The design must then be re-optimized for the new, cold glass specimens, leading to a final configuration that is now a cold version (80K) of the spectrograph. One can also replace the air between the lenses by vacuum, but the impact is generally negligible. Because the prescription data is now cold, the design cannot be built as is. To construct the lenses, we need a design version at room temperature. We strongly recommend to manually scale all lens parameters by both thickness and radius by applying the proper CTE from 80 to 270K to each lens independently. We can also scale the air space (vacuum) according to the mechanical material CTE. The new scale prescription is a hot version of the lens. This is the laboratory version that will result from mounting all components. The hot and cold prescriptions can be transferred to the mechanical designer, who will be able to confirm the difference (if the scaling has been done correctly) between both versions (a double-check step).

To mount the lenses, differences between housing and lens CTEs may lead to dramatic failure during cooldown. A good match between housing and lens provides an ideal situation between cold and room temperature (caution must be exercised with CTE-slope values to avoid problems during cryo cycling). For example, a good match for CaF2 or BaF2 is brass 70/30 (copper/zinc), characterized by −0.287, −0.298, and −0.313% CTE, respectively, at 100K. However, this is not always practical to achieve because of the different glasses used in the design.

The GPI spectrograph is composed of eight lenses, three Cleartran, one S-FTM16, and four BaF2 elements. The lenses are all mounted in the same manner (see Figure 2). A lens is first placed in a cell with a conical surface tangent to its peripheral surface. It is then maintained axially using a ring loaded with beryllium-copper springs. The force applied on the lens is approximately five times its weight. To maintain centering without applying excessive stress, nylon or teflon pads are used. Both materials have large contraction coefficients (1.22 and 1.94%, respectively, at 80K). There is certain a pad length that allows a perfect match between lens/pad diameter and cell size at room and cryogenic temperatures for all lenses.

Figure 2. Exploded view of the lens-mounting techniques (showing two lenses using a double-sided custom aluminum lens holder).

In summary, the most important input for the design of a cryogenic refractive optical system is the available cold data. Because the mechanical and lens designs are almost equally important for meeting the tolerance requirements, data exchange between the lens and mechanical designers is very important. A systematic approach to hot and cold design with well-known material data will lead to successful instrument development.
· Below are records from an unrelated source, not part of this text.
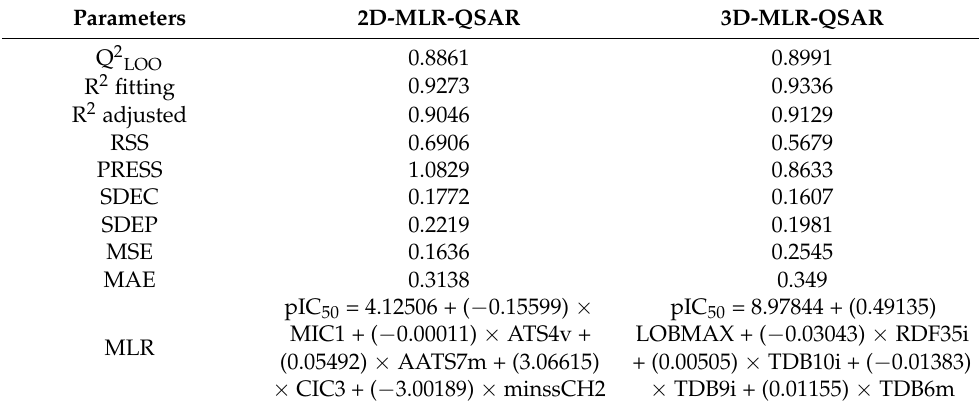
Table 2. MLR-QSAR models (2D- and 3D-descriptor optimized) of 27 dietary flavonoids and cross- validation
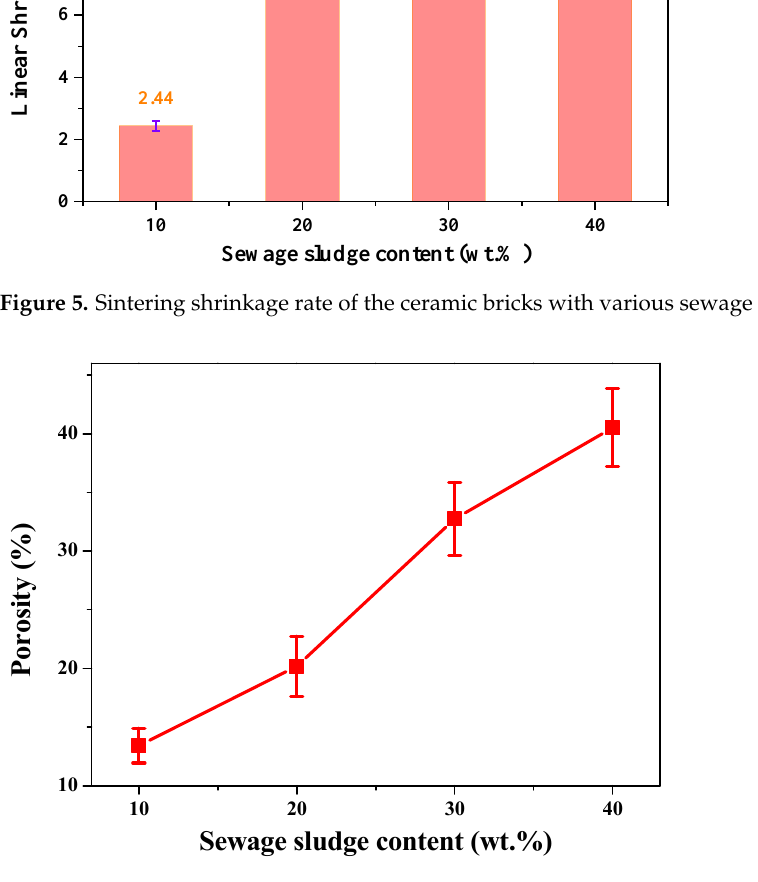
Figure 6. Porosity of the ceramic bricks with various sewage sludge contents.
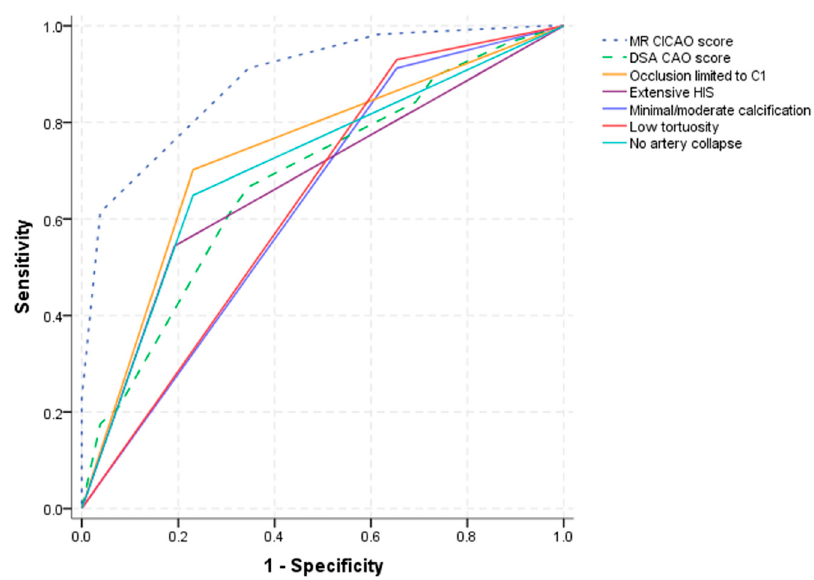
Figure 2. Receiver-operating characteristic (ROC) curves of the MR CICAO score, the DSA CAO score and each single MR-VWI characteristic used to predict successful endovascular recanalization. Area under curve (AUC) of the MR CICAO score = 0.888 (95%CI: 0.816–0.960; p < 0.001), cut-off value: 3.5, and AUC of the DSA CAO score = 0.682 (95%CI: 0.559–0.804; p = 0.008), cut-off value: 3.5. Table 3. Multivariate analysis of MR-VWI predictors of successful recanalization.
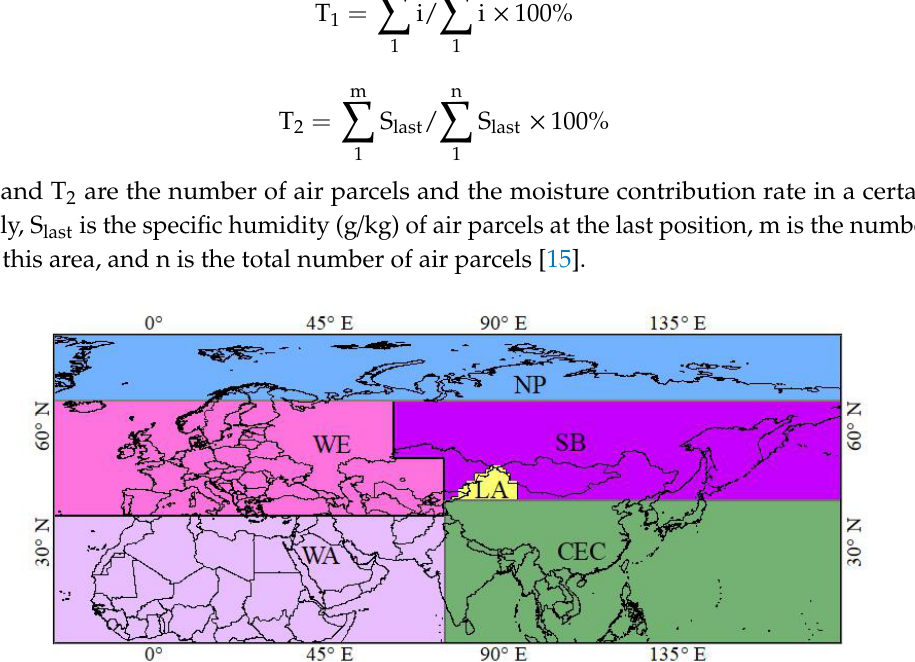
precipitation in the study area, and time was defined based on the HYSPLIT model simulation. The HYSPLIT initial simulation height is 1500 m above the surface in the vertical direction, and the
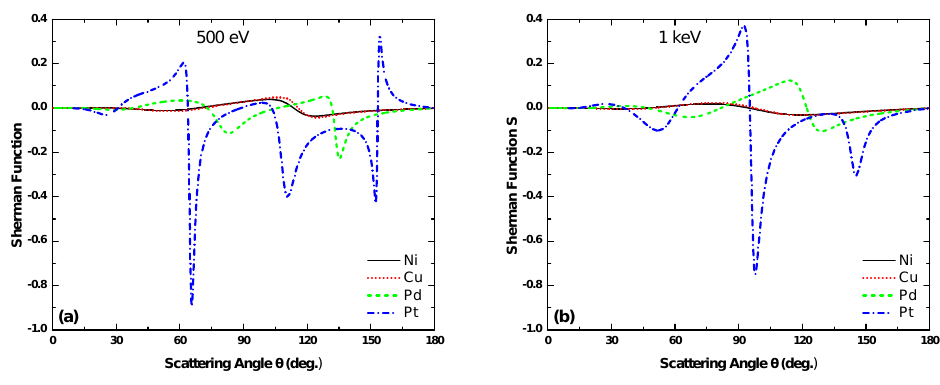
Figure 12. Angular variation of the Sherman function predicted by the OPM approach for electron scattering from Ni 58 , Cu 63 , Pd 108 , and Pt 196 at impact energies of ( a ) 500 eV and ( b ) 1 keV.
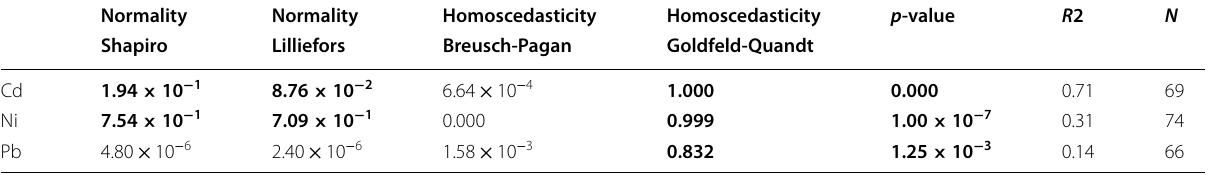
Significant results are indicated in bold text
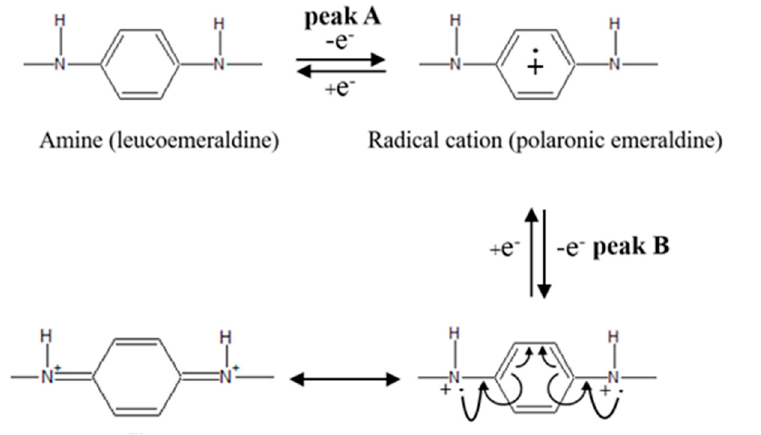
Scheme 1. The mechanism of the growing polyaniline.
For GPI (see Figure 3), the measured image quality, plate scale, distortion, and dispersion of the IFS optics at operating temperature are in excellent agreement with the optical model.6 GPI is currently under construction for installation at the 8m (diameter) Gemini telescope.

Figure 3. GPI spectrograph before cryogenic testing.

This work has been supported by the University of California (grant PO 1000 P KB601 01) and the National Science and Engineering Research Council (Canada). GPI spectrograph tests were performed by the Laboratory of Experimental Astrophysics at the University of Montreal (Canada) led by René Doyon.

Simon Thibault
ImmerVision/Laval University
Quebec, Canada

Simon Thibault received his PhD in optical-system design from Laval University in 1998. He is now professor and holds the new National Science and Engineering Research Council's industrial research chair in optical design. He has designed and built more than 10 instruments for astronomical and space-based applications.